I sit here alone, in a spare room in the nurses home in Altnagelvin Area Hospital, contemplating what I did wrong to end up in this situation. As I suspected prior to my arrival, there was no room allocated for me, even though all students placed here are supposed to be given rooms without booking ahead. I had not even gave much thought to where I was placed for my student selected component (SSC – the module we get to “pick”), assuring myself that knowing I was placed there, they would hold onto my deposit and save me the hassle of banking their cheque, only to have to pay them the same amount again. The only reason I requested it back before term ended was that I would probably forget about it, and they are not quick to send reminders. So, if my first mistake was to take the money and run, then my second mistake was to choose here again. There’s one thing you need to know about me: I like Altnagelvin. Too many people whine about being placed up here, but it’s a great hospital, everyone is very friendly, and the accommodation is very close making the journey every morning a lot more palatable (as palatable as the free lunches anyway – bazinga), but there are certain things that are less than favourable. The main issue is geography. I’m here, and almost everyone else is at the other side of the country, where everything seems to happen. Don’t get me wrong, there’s a certain peace and tranquillity knowing you don’t have any commitments or any clubs out here, but they are also a big part of university life. It just means I’m another three weeks behind in everything I needed to do there. But I will make the most of it, and it will be an enjoyable time. The bad part will be coming back to reality in Belfast and figuring out there is a hell of a lot to do.
I’m coming back this Saturday to fulfil my assistant editor role, working on a film for the Ulster Aviation Society, which is going quite well. It is really interesting working semi-professionally on a project with someone who was in the business, and hopefully I’ll be able to bring the experience to some of my projects. The latest film, the Duel, was made during the week in a very short period of time, after going from having nothing, not even an idea. We decided to try and make one based around a duel, though a pistol duel would be over too quickly, so it had to start off as a sword fight. It was quite fun to film even though it was a basic routine, and we got it up to speed pretty quickly. It was all new to us – I had experience from fencing, but no experience of stage fighting. Everything has to be over-exaggerated and much more flamboyant, but the swords did make a great sound on their own. Hopefully I will be able to weave sword fighting into something with a bit more of a storyline, though I was fairly happy with how that film turned out.
The week was another busy one, with the arrival of a new suite for the sitting room, which is now the living room. The living room has become the new dining room, and the kitchen; well, the kitchen is still a kitchen. Thankfully some things never change. I was handling the technical setup as always, and it took a while, but everything is slotting into place quite nicely now. The AV receiver arrived on Friday, and it is a fantastic job. 5.0 surround sound is configured (we still need a subwoofer) and sounds great, though my new Tannoy floorstanders were relegated to the upstairs home cinema because of their monstrous size and presence. They do sound good though. The receiver is a Teac AGD-200 – a rebadged Onkyo receiver, that is pretty much the same internally, but because of the name, it’s a hell of a lot cheaper.
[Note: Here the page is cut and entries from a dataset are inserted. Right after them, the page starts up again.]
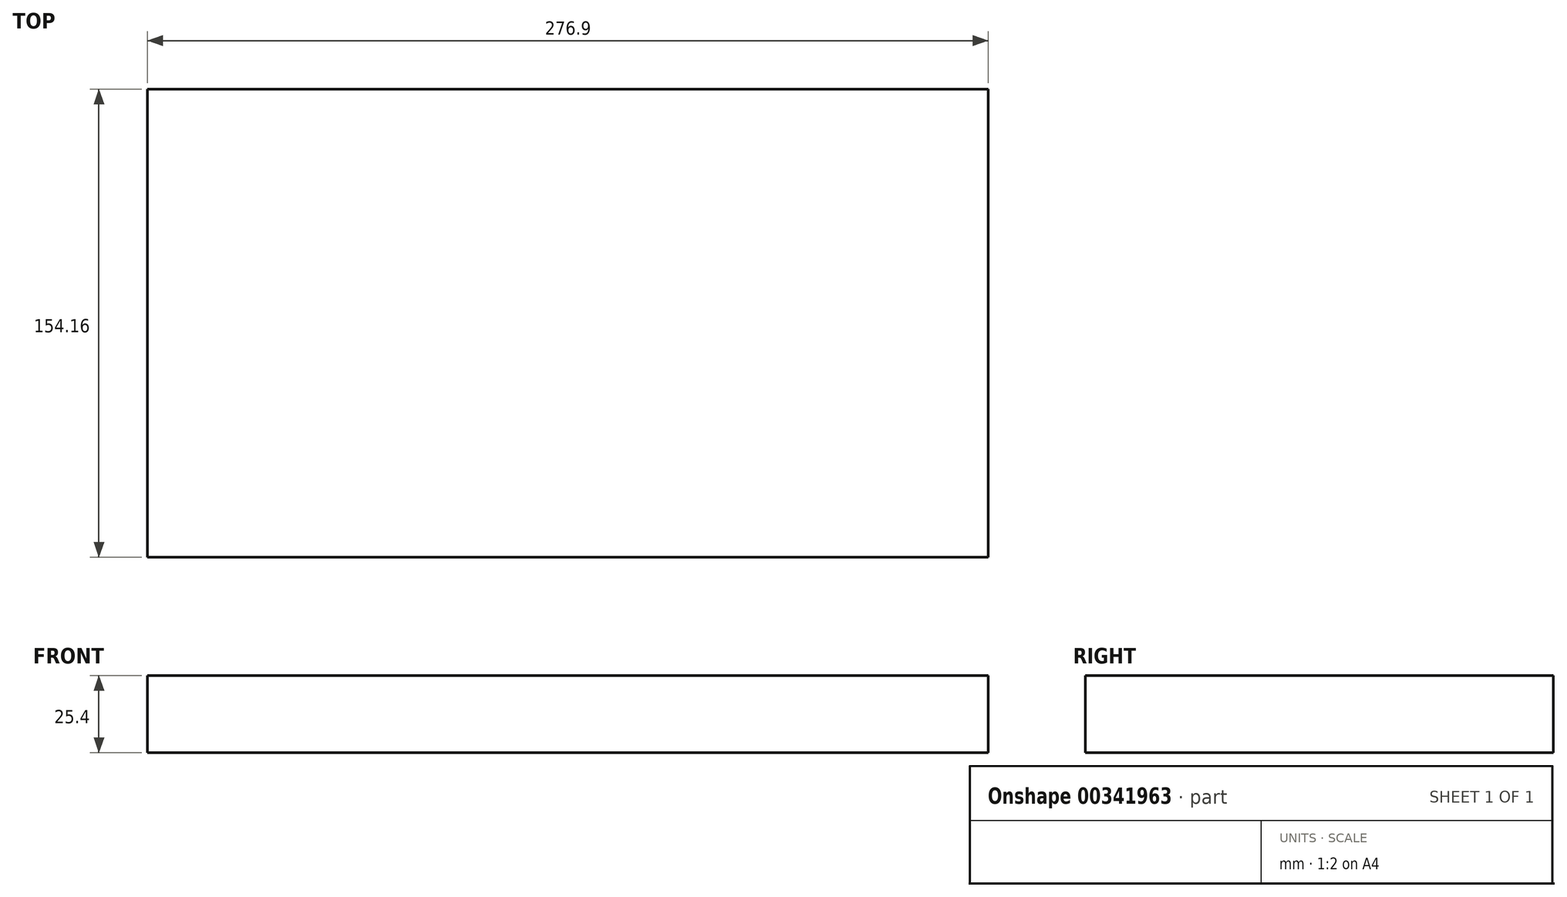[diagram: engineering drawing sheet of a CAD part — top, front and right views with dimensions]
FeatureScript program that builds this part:
annotation { "Feature Type Name" : "Feature", "Feature Type Description" : "" }
export const myFeature = defineFeature(function(context is Context, id is Id, definition is map)
    precondition{}
    {
        {
            var Q0;
            Q0=qCreatedBy(makeId("Top.planeOp"),FACE);
            var sketch = newSketch(context, id + "F0", { "sketchPlane" : qUnion([Q0])});
            skLineSegment(sketch, "E0.bottom", {"start": v(-136.58, 72.5) * mm, "end": v(140.32, 72.5) * mm});
            skLineSegment(sketch, "E0.top", {"start": v(-136.58, -81.66) * mm, "end": v(140.32, -81.66) * mm});
            skLineSegment(sketch, "E0.left", {"start": v(-136.58, 72.5) * mm, "end": v(-136.58, -81.66) * mm});
            skLineSegment(sketch, "E0.right", {"start": v(140.32, 72.5) * mm, "end": v(140.32, -81.66) * mm});
            skSolve(sketch);
        }
        {
            var Q0;
            Q0 = qSketchRegion(id + "F0", true);
            extrude(context, id + "F1", {"entities" : qUnion([Q0]), "depth" : 12.7 * mm, "hasSecondDirection" : true, "secondDirectionOppositeDirection" : true, "secondDirectionDepth" : 12.7 * mm});
        }
    });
Gone are the days of switching on the TV and AV receiver, and changing the mode so everything works together. When I switch on the TV, it tells the AV receiver to turn on, and change the mode to the correct setting instantly. It even sets itself up! All you do is plug in a microphone and tell it to start – it does the rest, including working out the speaker distance and levels, and it can even compensate for the room. Don’t be put off by the make, this is a great piece of kit and invaluable to any home cinema.
There is a big difference in sound particularly with the PS3 playing Metal Gear Solid 4. Being able to hear where exactly the enemies are helps a lot, and also immerses you more in the gameplay. It is very quickly shaping up to be my favourite game of all time. It has just about everything – the over-the-top storyline, likeable characters, the best voice acting, great gameplay, and amazing cutscenes which you wouldn’t want to skip. There are times I have been sitting down to play and have spent 45 minutes watching the story unfolding before I got to touch the controller, though I did enjoy every minute. There are so many different ways to play the game, and most of the time problems require some thinking outside the box (or on the box in MGS1). For any Metal Gear Fan, this is the ultimate experience. Combining elements of the second and third games, and settings from the first, they have created a fantastic title, dare I say it, making it worth buying a PS3 just to play it. I would stand by that, particularly if you have been waiting for four years to play it. Four years! I think I waited just as long for the third game, but it was worth it in the end. Metal Gear Solid is consistently the best game series there is in my humble opinion (you know I’m right) and everyone should play through the games at least once. There is something for everyone there, and this game is the most diverse yet. What is even more awesome, is that you get to ride Metal Gear Rex, and fight Ray in the most epic showdown ever. I didn’t think it could get any better; then they blew my mind. All I have left to say, is go play it!
Better yet, there may be a film in the works!